I am an overly cautious driver, according to some of the backseat drivers in my vehicle. Some of them are related to me.
So it was a surprise to them and even to me when, after a Labor Day road trip to Salt Lake City to visit a daughter, I declared, "Montana should increase the speed limit to 80 miles per hour."
In July, Idaho changed the speed limits on some stretches of interstate highways to 80 miles an hour in areas defined as rural. Idaho lawmakers voted to increase the state speed limit during their 2014 session but authorized the Idaho Transportation Department to determine where it was appropriate to raise the speed limit to 80 miles per hour. That was done after safety studies and engineering reviews.
The speed limit on some stretches of interstate in Utah were increased to 80 miles per hour in July 2013.
Wyoming also has 80 mph limits on some rural interstate routes, along with Texas. The Lone Star State also allows speed limits of up to 85 miles per hour with caveats. There is just one segment of highway, 40 miles of State Highway 130 between Austin and San Antonio, with an 85 mph speed limit, and it's a toll road built by a private developer. A one-way toll for a passenger vehicle for the 40-mile length is $6.49.
Toll roads in Montana, where traffic "jams" are generally isolated to the Missoula and Bozeman areas on college home football game Saturdays, probably aren't on the agenda.
But with the majority of Interstates 15, 90 and 94 in this state in rural areas, an 80 mph speed limit along some routes would make those long trips a little less long. What could be the down side? I asked Montana Highway Patrol Col. Tom Butler to weigh in.
"As a general rule, the faster you go, the more opportunity there is for injury and property damage because it takes you longer to stop," he said. "The difference in near misses is of feet and fractions of seconds. Whether it is an accident caused by a distracted driver, a mechanical issues such as a blown tire or a deer or antelope on the highway, the faster you go, the less time you have to react."
A change in Montana's Interstate speed limits would need to be passed by the Montana Legislature and so far, no bills to do that have been proposed.
I lived beside a state highway in rural Glacier County in 1995 when Montana's daytime speed limit was switched to "reasonable and prudent" and watched daily examples of idiots who are neither. I was relieved when the "Montanabahn" closed in 1999 and the state's maximum speed limit was set at 75 mph.

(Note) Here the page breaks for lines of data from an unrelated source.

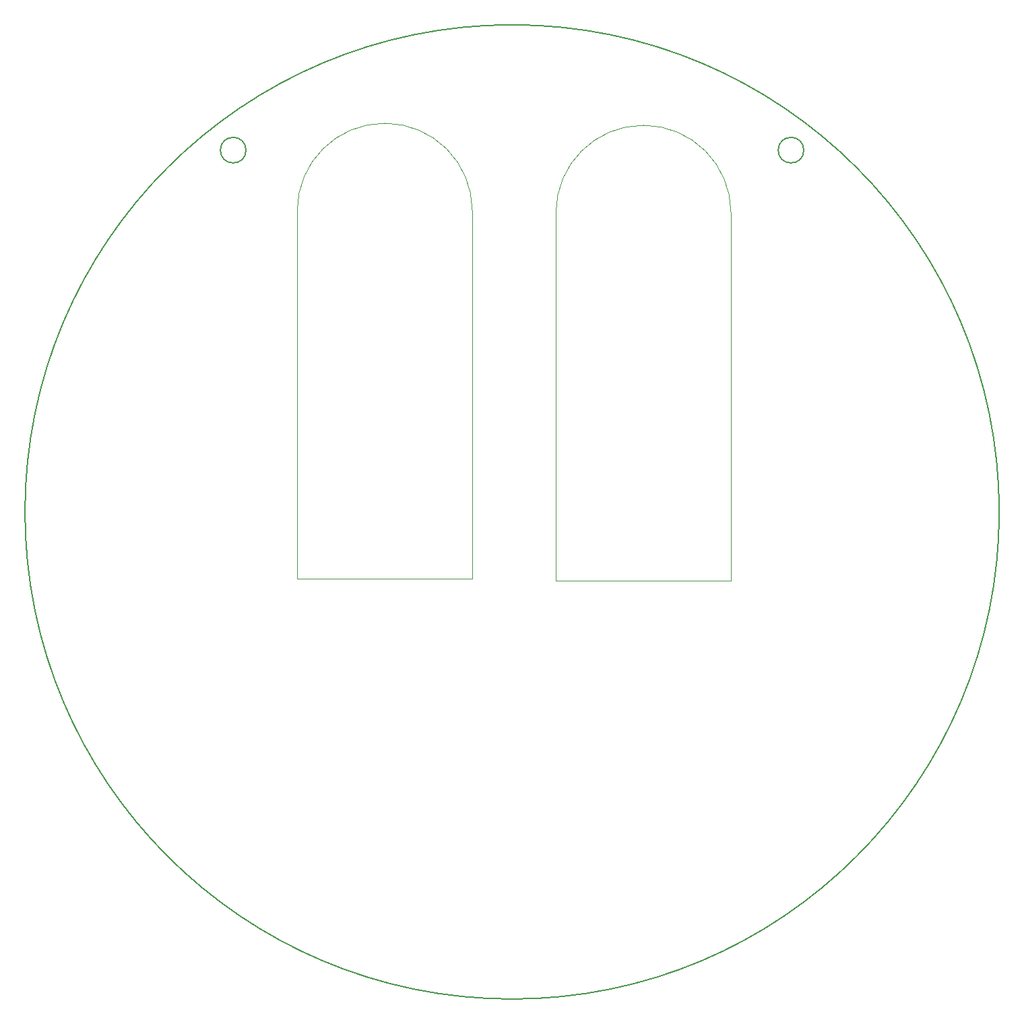
<source format=gbr>
G04 #@! TF.GenerationSoftware,KiCad,Pcbnew,(5.1.4)-1*
G04 #@! TF.CreationDate,2020-02-10T21:36:07-05:00*
G04 #@! TF.ProjectId,xmas,786d6173-2e6b-4696-9361-645f70636258,rev?*
G04 #@! TF.SameCoordinates,Original*
G04 #@! TF.FileFunction,Profile,NP*
%FSLAX46Y46*%
G04 Gerber Fmt 4.6, Leading zero omitted, Abs format (unit mm)*
G04 Created by KiCad (PCBNEW (5.1.4)-1) date 2020-02-10 21:36:07*
%MOMM*%
%LPD*%
G04 APERTURE LIST*
%ADD10C,0.150000*%
%ADD11C,0.120000*%
G04 APERTURE END LIST*
D10*
X154514437Y-30480000D02*
G75*
G03X154514437Y-30480000I-1606437J0D01*
G01*
X224618437Y-30480000D02*
G75*
G03X224618437Y-30480000I-1606437J0D01*
G01*
X249177689Y-75946000D02*
G75*
G03X249177689Y-75946000I-61217689J0D01*
G01*
D11*
X215470000Y-84582000D02*
X193470000Y-84582000D01*
X193470000Y-38354000D02*
X193470000Y-84582000D01*
X215470000Y-38354000D02*
X215470000Y-84582000D01*
X193470000Y-38354000D02*
G75*
G02X215470000Y-38354000I11000000J0D01*
G01*
X182958000Y-84328000D02*
X160958000Y-84328000D01*
X160958000Y-38100000D02*
X160958000Y-84328000D01*
X182958000Y-38100000D02*
X182958000Y-84328000D01*
X160958000Y-38100000D02*
G75*
G02X182958000Y-38100000I11000000J0D01*
G01*
M02*

</source>
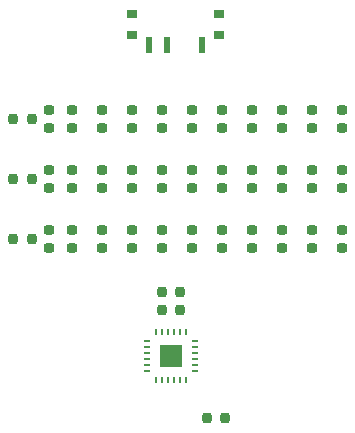
<source format=gtp>
G04 #@! TF.GenerationSoftware,KiCad,Pcbnew,8.0.2*
G04 #@! TF.CreationDate,2024-10-23T21:54:28-05:00*
G04 #@! TF.ProjectId,SAMC21_breakout,53414d43-3231-45f6-9272-65616b6f7574,rev?*
G04 #@! TF.SameCoordinates,Original*
G04 #@! TF.FileFunction,Paste,Top*
G04 #@! TF.FilePolarity,Positive*
%FSLAX46Y46*%
G04 Gerber Fmt 4.6, Leading zero omitted, Abs format (unit mm)*
G04 Created by KiCad (PCBNEW 8.0.2) date 2024-10-23 21:54:28*
%MOMM*%
%LPD*%
G01*
G04 APERTURE LIST*
G04 Aperture macros list*
%AMRoundRect*
0 Rectangle with rounded corners*
0 $1 Rounding radius*
0 $2 $3 $4 $5 $6 $7 $8 $9 X,Y pos of 4 corners*
0 Add a 4 corners polygon primitive as box body*
4,1,4,$2,$3,$4,$5,$6,$7,$8,$9,$2,$3,0*
0 Add four circle primitives for the rounded corners*
1,1,$1+$1,$2,$3*
1,1,$1+$1,$4,$5*
1,1,$1+$1,$6,$7*
1,1,$1+$1,$8,$9*
0 Add four rect primitives between the rounded corners*
20,1,$1+$1,$2,$3,$4,$5,0*
20,1,$1+$1,$4,$5,$6,$7,0*
20,1,$1+$1,$6,$7,$8,$9,0*
20,1,$1+$1,$8,$9,$2,$3,0*%
G04 Aperture macros list end*
%ADD10RoundRect,0.196875X0.196875X0.230625X-0.196875X0.230625X-0.196875X-0.230625X0.196875X-0.230625X0*%
%ADD11RoundRect,0.196875X-0.196875X-0.230625X0.196875X-0.230625X0.196875X0.230625X-0.196875X0.230625X0*%
%ADD12RoundRect,0.196875X0.230625X-0.196875X0.230625X0.196875X-0.230625X0.196875X-0.230625X-0.196875X0*%
%ADD13O,0.225000X0.630000*%
%ADD14O,0.630000X0.225000*%
%ADD15R,1.890000X1.890000*%
%ADD16R,0.630000X1.350000*%
%ADD17R,0.900000X0.720000*%
G04 APERTURE END LIST*
D10*
X99487500Y-98418000D03*
X97912500Y-98418000D03*
D11*
X85339500Y-83813000D03*
X86914500Y-83813000D03*
X85339500Y-88893000D03*
X86914500Y-88893000D03*
D12*
X92858000Y-84600500D03*
X92858000Y-83025500D03*
D13*
X99950000Y-101879000D03*
X99450000Y-101879000D03*
X98950000Y-101879000D03*
X98450000Y-101879000D03*
X97950000Y-101879000D03*
X97450000Y-101879000D03*
D14*
X96700000Y-102629000D03*
X96700000Y-103129000D03*
X96700000Y-103629000D03*
X96700000Y-104129000D03*
X96700000Y-104629000D03*
X96700000Y-105129000D03*
D13*
X97450000Y-105879000D03*
X97950000Y-105879000D03*
X98450000Y-105879000D03*
X98950000Y-105879000D03*
X99450000Y-105879000D03*
X99950000Y-105879000D03*
D14*
X100700000Y-105129000D03*
X100700000Y-104629000D03*
X100700000Y-104129000D03*
X100700000Y-103629000D03*
X100700000Y-103129000D03*
X100700000Y-102629000D03*
D15*
X98700000Y-103879000D03*
D12*
X113178000Y-94760500D03*
X113178000Y-93185500D03*
X97938000Y-89680500D03*
X97938000Y-88105500D03*
D10*
X99487500Y-99942000D03*
X97912500Y-99942000D03*
D16*
X101331000Y-77562000D03*
X98331000Y-77562000D03*
X96831000Y-77562000D03*
D17*
X102781000Y-76712000D03*
X102781000Y-74912000D03*
X95381000Y-76712000D03*
X95381000Y-74912000D03*
D11*
X85339500Y-93973000D03*
X86914500Y-93973000D03*
D12*
X88413000Y-84600500D03*
X88413000Y-83025500D03*
X88413000Y-89680500D03*
X88413000Y-88105500D03*
X88413000Y-94760500D03*
X88413000Y-93185500D03*
X90318000Y-84600500D03*
X90318000Y-83025500D03*
X90318000Y-89680500D03*
X90318000Y-88105500D03*
X90318000Y-94760500D03*
X90318000Y-93185500D03*
X95398000Y-84600500D03*
X95398000Y-83025500D03*
X95398000Y-89680500D03*
X95398000Y-88105500D03*
X95398000Y-94760500D03*
X95398000Y-93185500D03*
X100478000Y-84600500D03*
X100478000Y-83025500D03*
X100478000Y-89680500D03*
X100478000Y-88105500D03*
X100478000Y-94760500D03*
X100478000Y-93185500D03*
X105558000Y-84600500D03*
X105558000Y-83025500D03*
X105558000Y-89680500D03*
X105558000Y-88105500D03*
X105558000Y-94760500D03*
X105558000Y-93185500D03*
X110638000Y-84600500D03*
X110638000Y-83025500D03*
X110638000Y-89680500D03*
X110638000Y-88105500D03*
X110638000Y-94760500D03*
X110638000Y-93185500D03*
X92858000Y-89680500D03*
X92858000Y-88105500D03*
X92858000Y-94760500D03*
X92858000Y-93185500D03*
X97938000Y-84600500D03*
X97938000Y-83025500D03*
X97938000Y-94760500D03*
X97938000Y-93185500D03*
X103018000Y-84600500D03*
X103018000Y-83025500D03*
X103018000Y-89680500D03*
X103018000Y-88105500D03*
X103018000Y-94760500D03*
X103018000Y-93185500D03*
X108098000Y-84600500D03*
X108098000Y-83025500D03*
X108098000Y-89680500D03*
X108098000Y-88105500D03*
X108098000Y-94760500D03*
X108098000Y-93185500D03*
X113178000Y-84600500D03*
X113178000Y-83025500D03*
X113178000Y-89680500D03*
X113178000Y-88105500D03*
D11*
X101722500Y-109086000D03*
X103297500Y-109086000D03*
M02*

</source>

If Montana's upper speed limit is raised, we all need to defer to data and safety experts about just where those higher speeds are appropriate.
Whether that is even addressed by the 2015 Legislature, I can't pass up an opportunity to pass along Col. Butler's most important advice.
"We always advocate slowing down for conditions and buckling up," he said.
— Jo Dee Black is the Tribune's business editor and a member of the editorial board.